Editoriaux - Histoire - 30 décembre 2018

Georges Loinger : disparition d’un grand résistant

Comme beaucoup de héros, Georges Loinger était un homme modeste. Comme beaucoup d’hommes modestes, il s’en est allé discrètement, le 28 décembre dernier, dans sa cent neuvième année. Pour la très grande majorité des Français, il est un homme méconnu, voire inconnu. Pourtant, Georges Loinger a été un grand résistant, pendant la Seconde Guerre mondiale, qui a sauvé des centaines d’enfants juifs. Ingénieur et diplômé en éducation physique et sportive, il est mobilisé en 1939 dans un régiment d’infanterie avant d’être fait prisonnier pendant la bataille de France. Envoyé dans un stalag en Bavière, il reçoit presque tous les jours, pendant ses sept mois de détention, une lettre de son épouse, qui dirige une maison abritant 125 enfants juifs allemands dont les parents avaient été arrêtés en 1938 en Allemagne.

Celle-ci lui demande de revenir car “il y a des choses terribles qui se passent” 1. Georges Loinger parvient à s’évader à la mi-décembre 1940. Il réussit à passer la frontière en se joignant à un groupe d’Alsaciens qui travaillent régulièrement en Allemagne.

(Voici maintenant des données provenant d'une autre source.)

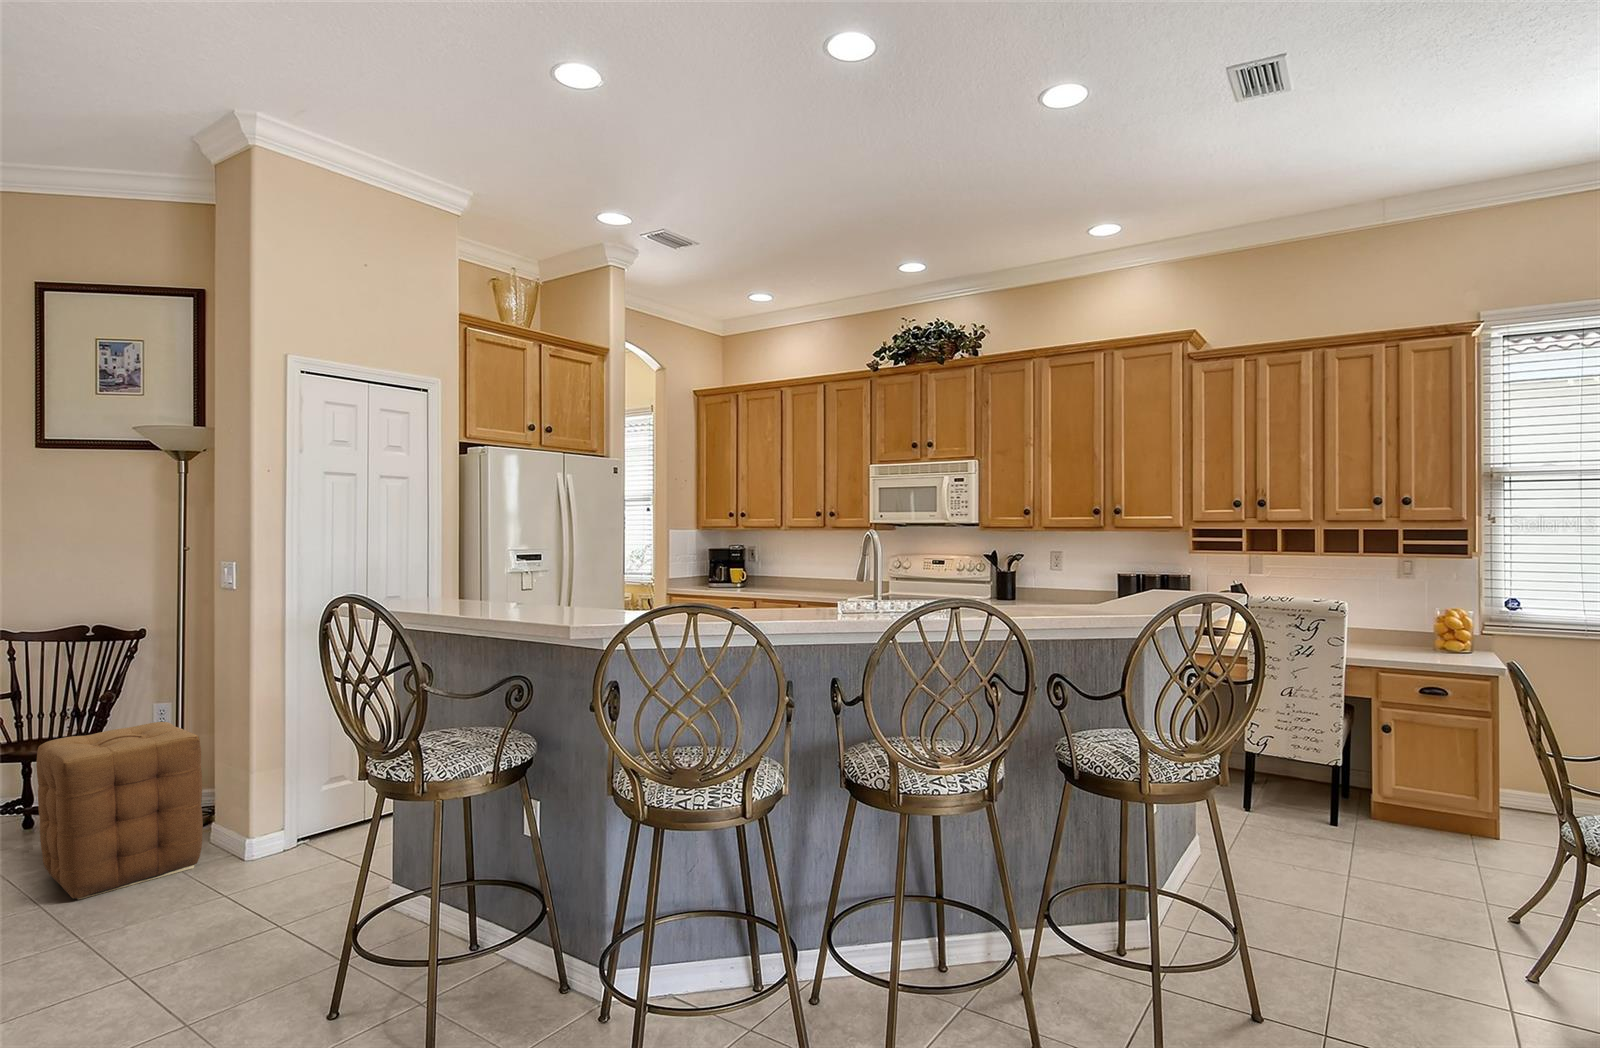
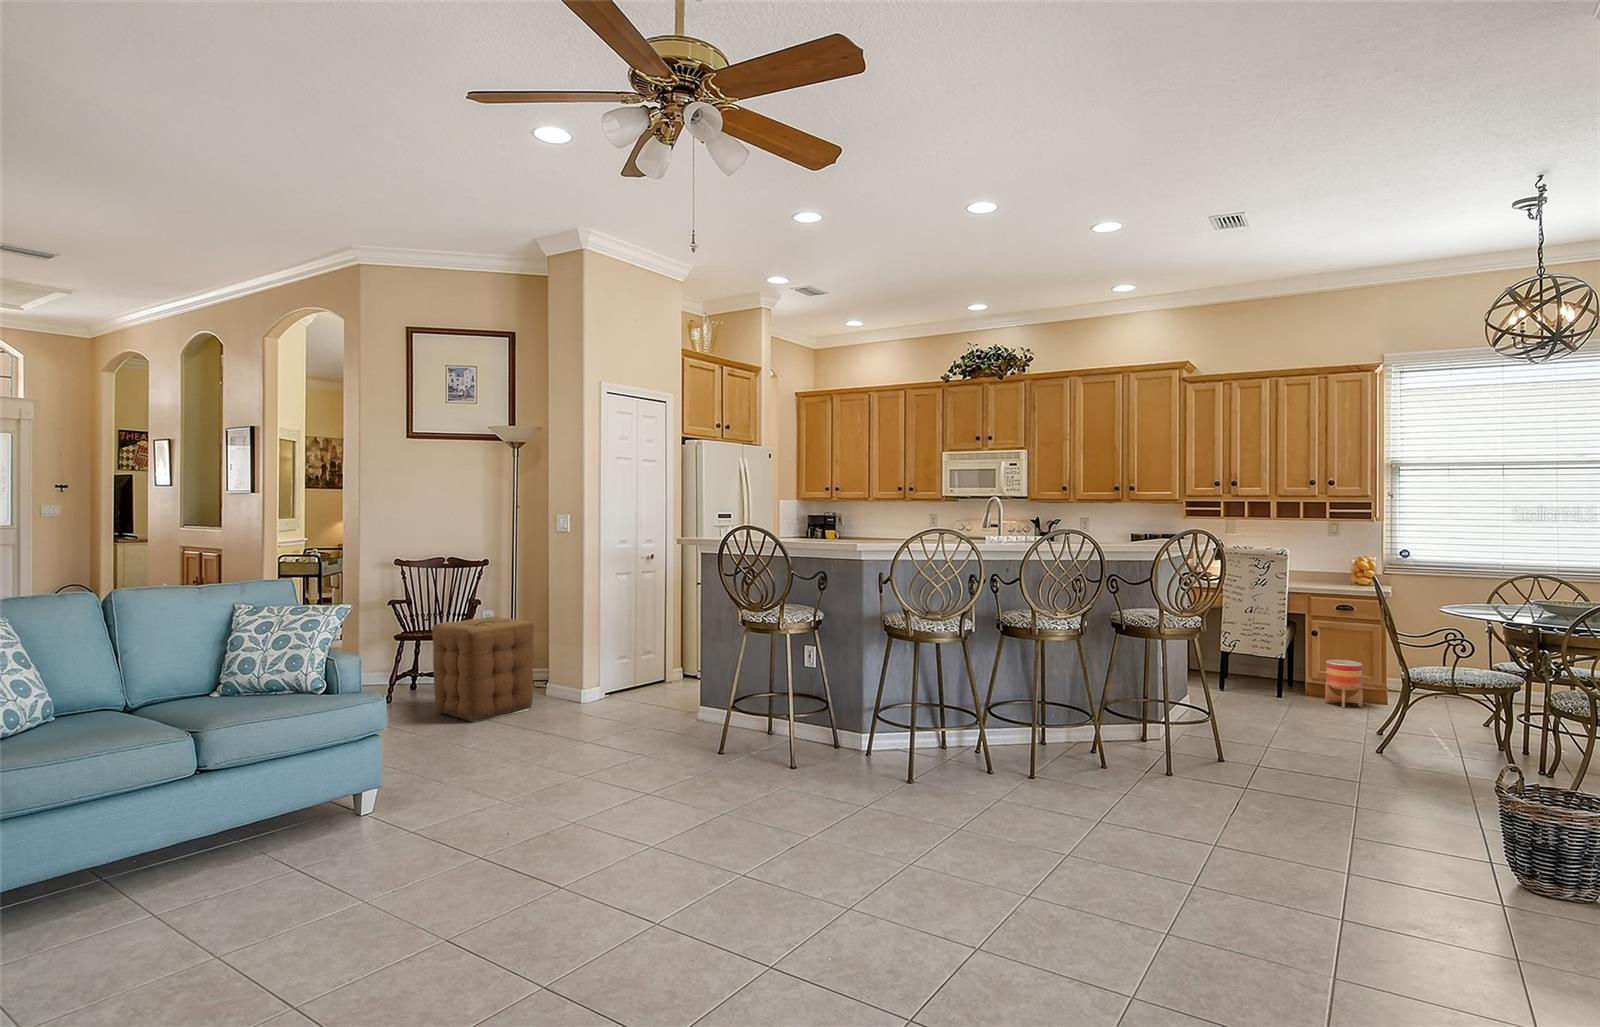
planter: none [1406,770,1465,849] -> present [1325,660,1363,708]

Il se réfugie dans sa ville natale, Strasbourg, où il est né dans une famille juive en 1910. Il crée un réseau de résistance dont l’une des activités est de sauver des enfants juifs. Avec sa femme, ils s’installent à Annemasse, près de la frontière suisse, le seul pays à peu près sûr à cette époque. Ils trouvent un stratagème pour faire évader les enfants : organiser un match de football près de la frontière, ce qui permet de faire franchir la frontière à deux ou trois enfants qui rejoignent des maisons de l’Œuvre de secours aux enfants, puis des familles et institutions chrétiennes ou laïques… C’est Georges en personne qui accompagne le plus souvent les enfants. Il fait partie du réseau Garel, à Lyon, très actif entre 1942 et 1944. Sa sœur, Fanny Loinger (1915-1992), est aussi membre de ce réseau. Mais ce n’est qu’après-guerre qu’ils découvriront qu’ils ont travaillé côte à côte sans le savoir.

À la Libération, il reprend ses activités dans le secteur maritime en devenant directeur de la filiale française de la compagnie de navigation israélienne Zim Integrated Shipping Services. Parallèlement, il facilite le passage des rescapés du nazisme en Palestine et joue un rôle important dans l’affaire de l’Exodus (1947), quand ce bateau fait escale en France. Georges Loinger était le doyen des résistants juifs de France. Il était commandeur de la Légion d’honneur, commandeur des Palmes académiques, médaillé de la Résistance, croix de guerre 1939-1945, officier du Mérite de la République fédérale d’Allemagne, citoyen d’honneur de Strasbourg… “Avec lui s’éteint un homme d’exception dont les combats resteront dans les mémoires”, écrit la Fondation pour la mémoire de la Shoah dans un communiqué de presse.

Notes:

  1. www.le-souvenir-francais.fr / Entretien avec Georges Loinger en mai 2018.